■ Brief: Lay out the listing below as a Markdown table with two columns, Row and Text. Put a running number in Row and one line in Text, leaving out blank lines.

■ Records provided:

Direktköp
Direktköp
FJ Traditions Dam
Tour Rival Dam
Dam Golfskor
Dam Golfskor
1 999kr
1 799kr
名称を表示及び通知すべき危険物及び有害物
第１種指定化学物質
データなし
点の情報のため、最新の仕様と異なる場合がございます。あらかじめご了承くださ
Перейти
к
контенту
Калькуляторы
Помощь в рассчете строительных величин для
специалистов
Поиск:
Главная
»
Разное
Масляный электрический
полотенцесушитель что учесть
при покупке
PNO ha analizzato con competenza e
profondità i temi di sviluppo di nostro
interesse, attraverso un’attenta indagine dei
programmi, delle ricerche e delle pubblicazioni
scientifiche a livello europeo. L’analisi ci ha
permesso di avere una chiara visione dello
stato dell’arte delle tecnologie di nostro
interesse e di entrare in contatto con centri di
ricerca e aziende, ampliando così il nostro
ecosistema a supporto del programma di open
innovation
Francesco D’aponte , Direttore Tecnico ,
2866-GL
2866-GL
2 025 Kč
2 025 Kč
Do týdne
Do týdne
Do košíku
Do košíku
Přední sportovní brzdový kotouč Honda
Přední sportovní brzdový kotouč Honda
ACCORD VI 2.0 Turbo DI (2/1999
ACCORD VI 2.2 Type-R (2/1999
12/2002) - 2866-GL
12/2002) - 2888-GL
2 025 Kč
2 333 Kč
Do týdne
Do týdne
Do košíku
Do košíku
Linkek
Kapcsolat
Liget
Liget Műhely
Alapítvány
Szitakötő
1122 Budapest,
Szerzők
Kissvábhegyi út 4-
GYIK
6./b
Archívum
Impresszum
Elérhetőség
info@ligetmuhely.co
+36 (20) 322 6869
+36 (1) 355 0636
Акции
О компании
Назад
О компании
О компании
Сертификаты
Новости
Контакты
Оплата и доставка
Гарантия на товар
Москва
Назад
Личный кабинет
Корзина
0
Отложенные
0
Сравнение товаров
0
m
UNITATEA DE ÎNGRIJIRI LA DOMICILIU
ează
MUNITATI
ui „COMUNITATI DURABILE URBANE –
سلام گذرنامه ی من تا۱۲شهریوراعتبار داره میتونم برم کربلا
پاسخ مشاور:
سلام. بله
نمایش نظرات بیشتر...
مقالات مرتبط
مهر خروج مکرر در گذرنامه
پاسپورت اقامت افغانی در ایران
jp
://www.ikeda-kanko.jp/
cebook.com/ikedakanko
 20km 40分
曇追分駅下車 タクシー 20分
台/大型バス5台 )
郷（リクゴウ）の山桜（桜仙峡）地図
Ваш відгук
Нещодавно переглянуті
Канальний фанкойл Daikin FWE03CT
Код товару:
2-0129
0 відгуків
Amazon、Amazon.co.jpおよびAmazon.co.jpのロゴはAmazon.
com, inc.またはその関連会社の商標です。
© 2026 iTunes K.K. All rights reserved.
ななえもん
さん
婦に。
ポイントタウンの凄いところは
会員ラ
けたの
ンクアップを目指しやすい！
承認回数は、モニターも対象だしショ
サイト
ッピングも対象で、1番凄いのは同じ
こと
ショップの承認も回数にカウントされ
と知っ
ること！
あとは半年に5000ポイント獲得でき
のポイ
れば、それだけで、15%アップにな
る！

■ Answer below:
| Row | Text |
|---|---|
| 1 | Direktköp |
| 2 | Direktköp |
| 3 | FJ Traditions Dam |
| 4 | Tour Rival Dam |
| 5 | Dam Golfskor |
| 6 | Dam Golfskor |
| 7 | 1 999kr |
| 8 | 1 799kr |
| 9 | 名称を表示及び通知すべき危険物及び有害物 |
| 10 | 第１種指定化学物質 |
| 11 | データなし |
| 12 | 点の情報のため、最新の仕様と異なる場合がございます。あらかじめご了承くださ |
| 13 | Перейти |
| 14 | к |
| 15 | контенту |
| 16 | Калькуляторы |
| 17 | Помощь в рассчете строительных величин для |
| 18 | специалистов |
| 19 | Поиск: |
| 20 | Главная |
| 21 | » |
| 22 | Разное |
| 23 | Масляный электрический |
| 24 | полотенцесушитель что учесть |
| 25 | при покупке |
| 26 | PNO ha analizzato con competenza e |
| 27 | profondità i temi di sviluppo di nostro |
| 28 | interesse, attraverso un’attenta indagine dei |
| 29 | programmi, delle ricerche e delle pubblicazioni |
| 30 | scientifiche a livello europeo. L’analisi ci ha |
| 31 | permesso di avere una chiara visione dello |
| 32 | stato dell’arte delle tecnologie di nostro |
| 33 | interesse e di entrare in contatto con centri di |
| 34 | ricerca e aziende, ampliando così il nostro |
| 35 | ecosistema a supporto del programma di open |
| 36 | innovation |
| 37 | Francesco D’aponte , Direttore Tecnico , |
| 38 | 2866-GL |
| 39 | 2866-GL |
| 40 | 2 025 Kč |
| 41 | 2 025 Kč |
| 42 | Do týdne |
| 43 | Do týdne |
| 44 | Do košíku |
| 45 | Do košíku |
| 46 | Přední sportovní brzdový kotouč Honda |
| 47 | Přední sportovní brzdový kotouč Honda |
| 48 | ACCORD VI 2.0 Turbo DI (2/1999 |
| 49 | ACCORD VI 2.2 Type-R (2/1999 |
| 50 | 12/2002) - 2866-GL |
| 51 | 12/2002) - 2888-GL |
| 52 | 2 025 Kč |
| 53 | 2 333 Kč |
| 54 | Do týdne |
| 55 | Do týdne |
| 56 | Do košíku |
| 57 | Do košíku |
| 58 | Linkek |
| 59 | Kapcsolat |
| 60 | Liget |
| 61 | Liget Műhely |
| 62 | Alapítvány |
| 63 | Szitakötő |
| 64 | 1122 Budapest, |
| 65 | Szerzők |
| 66 | Kissvábhegyi út 4- |
| 67 | GYIK |
| 68 | 6./b |
| 69 | Archívum |
| 70 | Impresszum |
| 71 | Elérhetőség |
| 72 | info@ligetmuhely.co |
| 73 | +36 (20) 322 6869 |
| 74 | +36 (1) 355 0636 |
| 75 | Акции |
| 76 | О компании |
| 77 | Назад |
| 78 | О компании |
| 79 | О компании |
| 80 | Сертификаты |
| 81 | Новости |
| 82 | Контакты |
| 83 | Оплата и доставка |
| 84 | Гарантия на товар |
| 85 | Москва |
| 86 | Назад |
| 87 | Личный кабинет |
| 88 | Корзина |
| 89 | 0 |
| 90 | Отложенные |
| 91 | 0 |
| 92 | Сравнение товаров |
| 93 | 0 |
| 94 | m |
| 95 | UNITATEA DE ÎNGRIJIRI LA DOMICILIU |
| 96 | ează |
| 97 | MUNITATI |
| 98 | ui „COMUNITATI DURABILE URBANE – |
| 99 | سلام گذرنامه ی من تا۱۲شهریوراعتبار داره میتونم برم کربلا |
| 100 | پاسخ مشاور: |
| 101 | سلام. بله |
| 102 | نمایش نظرات بیشتر... |
| 103 | مقالات مرتبط |
| 104 | مهر خروج مکرر در گذرنامه |
| 105 | پاسپورت اقامت افغانی در ایران |
| 106 | jp |
| 107 | ://www.ikeda-kanko.jp/ |
| 108 | cebook.com/ikedakanko |
| 109 |  20km 40分 |
| 110 | 曇追分駅下車 タクシー 20分 |
| 111 | 台/大型バス5台 ) |
| 112 | 郷（リクゴウ）の山桜（桜仙峡）地図 |
| 113 | Ваш відгук |
| 114 | Нещодавно переглянуті |
| 115 | Канальний фанкойл Daikin FWE03CT |
| 116 | Код товару: |
| 117 | 2-0129 |
| 118 | 0 відгуків |
| 119 | Amazon、Amazon.co.jpおよびAmazon.co.jpのロゴはAmazon. |
| 120 | com, inc.またはその関連会社の商標です。 |
| 121 | © 2026 iTunes K.K. All rights reserved. |
| 122 | ななえもん |
| 123 | さん |
| 124 | 婦に。 |
| 125 | ポイントタウンの凄いところは |
| 126 | 会員ラ |
| 127 | けたの |
| 128 | ンクアップを目指しやすい！ |
| 129 | 承認回数は、モニターも対象だしショ |
| 130 | サイト |
| 131 | ッピングも対象で、1番凄いのは同じ |
| 132 | こと |
| 133 | ショップの承認も回数にカウントされ |
| 134 | と知っ |
| 135 | ること！ |
| 136 | あとは半年に5000ポイント獲得でき |
| 137 | のポイ |
| 138 | れば、それだけで、15%アップにな |
| 139 | る！ |